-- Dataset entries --
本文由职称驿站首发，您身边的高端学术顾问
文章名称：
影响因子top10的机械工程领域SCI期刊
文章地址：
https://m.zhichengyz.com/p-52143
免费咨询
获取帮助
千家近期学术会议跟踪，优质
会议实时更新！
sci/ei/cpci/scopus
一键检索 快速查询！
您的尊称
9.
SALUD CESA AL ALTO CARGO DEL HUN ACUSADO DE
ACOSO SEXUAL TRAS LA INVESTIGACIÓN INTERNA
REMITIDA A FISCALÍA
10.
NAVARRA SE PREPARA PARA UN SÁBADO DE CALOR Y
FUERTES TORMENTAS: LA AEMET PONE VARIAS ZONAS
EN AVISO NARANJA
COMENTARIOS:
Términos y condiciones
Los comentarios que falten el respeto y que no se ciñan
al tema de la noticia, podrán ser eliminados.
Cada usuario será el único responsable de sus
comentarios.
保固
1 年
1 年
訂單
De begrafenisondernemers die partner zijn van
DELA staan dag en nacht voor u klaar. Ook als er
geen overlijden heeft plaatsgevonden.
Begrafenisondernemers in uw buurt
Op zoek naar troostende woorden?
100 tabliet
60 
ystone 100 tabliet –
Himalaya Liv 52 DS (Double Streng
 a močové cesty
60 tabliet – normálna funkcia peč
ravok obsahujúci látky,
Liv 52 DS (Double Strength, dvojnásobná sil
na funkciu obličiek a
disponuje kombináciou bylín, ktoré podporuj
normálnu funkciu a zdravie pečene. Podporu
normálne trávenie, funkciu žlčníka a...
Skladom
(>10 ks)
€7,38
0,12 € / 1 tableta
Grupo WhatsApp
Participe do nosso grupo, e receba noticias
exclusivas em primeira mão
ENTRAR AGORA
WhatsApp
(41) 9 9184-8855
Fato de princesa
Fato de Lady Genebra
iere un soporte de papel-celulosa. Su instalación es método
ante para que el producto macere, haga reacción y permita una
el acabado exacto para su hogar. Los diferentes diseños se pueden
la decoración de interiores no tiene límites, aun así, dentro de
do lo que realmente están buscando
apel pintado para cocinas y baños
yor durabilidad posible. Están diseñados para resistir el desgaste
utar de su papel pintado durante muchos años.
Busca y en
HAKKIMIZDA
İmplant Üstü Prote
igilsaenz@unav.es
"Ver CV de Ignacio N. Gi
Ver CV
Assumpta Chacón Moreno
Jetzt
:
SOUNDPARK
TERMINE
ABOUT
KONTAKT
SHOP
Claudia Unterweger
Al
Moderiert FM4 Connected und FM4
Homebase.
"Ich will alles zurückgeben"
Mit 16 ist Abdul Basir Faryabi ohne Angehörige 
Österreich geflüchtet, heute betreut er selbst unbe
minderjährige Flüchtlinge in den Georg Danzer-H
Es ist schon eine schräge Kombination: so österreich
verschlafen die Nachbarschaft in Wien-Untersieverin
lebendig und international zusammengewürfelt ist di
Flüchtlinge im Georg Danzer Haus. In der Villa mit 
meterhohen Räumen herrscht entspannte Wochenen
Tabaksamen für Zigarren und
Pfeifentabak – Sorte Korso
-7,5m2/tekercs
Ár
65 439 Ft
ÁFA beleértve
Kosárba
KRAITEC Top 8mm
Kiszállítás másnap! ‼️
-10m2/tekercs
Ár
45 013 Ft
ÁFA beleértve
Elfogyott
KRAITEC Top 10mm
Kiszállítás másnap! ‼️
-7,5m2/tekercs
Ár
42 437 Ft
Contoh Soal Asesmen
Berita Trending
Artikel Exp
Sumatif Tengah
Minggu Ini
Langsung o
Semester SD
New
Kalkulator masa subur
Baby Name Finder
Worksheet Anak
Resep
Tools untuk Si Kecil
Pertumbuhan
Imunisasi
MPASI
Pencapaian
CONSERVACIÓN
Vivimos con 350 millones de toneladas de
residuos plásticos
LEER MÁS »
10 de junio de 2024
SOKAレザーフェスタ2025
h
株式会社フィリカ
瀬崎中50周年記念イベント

-- Exercise details --
The answer should hold only the lines from the start of the records above through the line containing "geen overlijden heeft plaatsgevonden.", each set down exactly.

-- Solution to this task --
本文由职称驿站首发，您身边的高端学术顾问
文章名称：
影响因子top10的机械工程领域SCI期刊
文章地址：
https://m.zhichengyz.com/p-52143
免费咨询
获取帮助
千家近期学术会议跟踪，优质
会议实时更新！
sci/ei/cpci/scopus
一键检索 快速查询！
您的尊称
9.
SALUD CESA AL ALTO CARGO DEL HUN ACUSADO DE
ACOSO SEXUAL TRAS LA INVESTIGACIÓN INTERNA
REMITIDA A FISCALÍA
10.
NAVARRA SE PREPARA PARA UN SÁBADO DE CALOR Y
FUERTES TORMENTAS: LA AEMET PONE VARIAS ZONAS
EN AVISO NARANJA
COMENTARIOS:
Términos y condiciones
Los comentarios que falten el respeto y que no se ciñan
al tema de la noticia, podrán ser eliminados.
Cada usuario será el único responsable de sus
comentarios.
保固
1 年
1 年
訂單
De begrafenisondernemers die partner zijn van
DELA staan dag en nacht voor u klaar. Ook als er
geen overlijden heeft plaatsgevonden.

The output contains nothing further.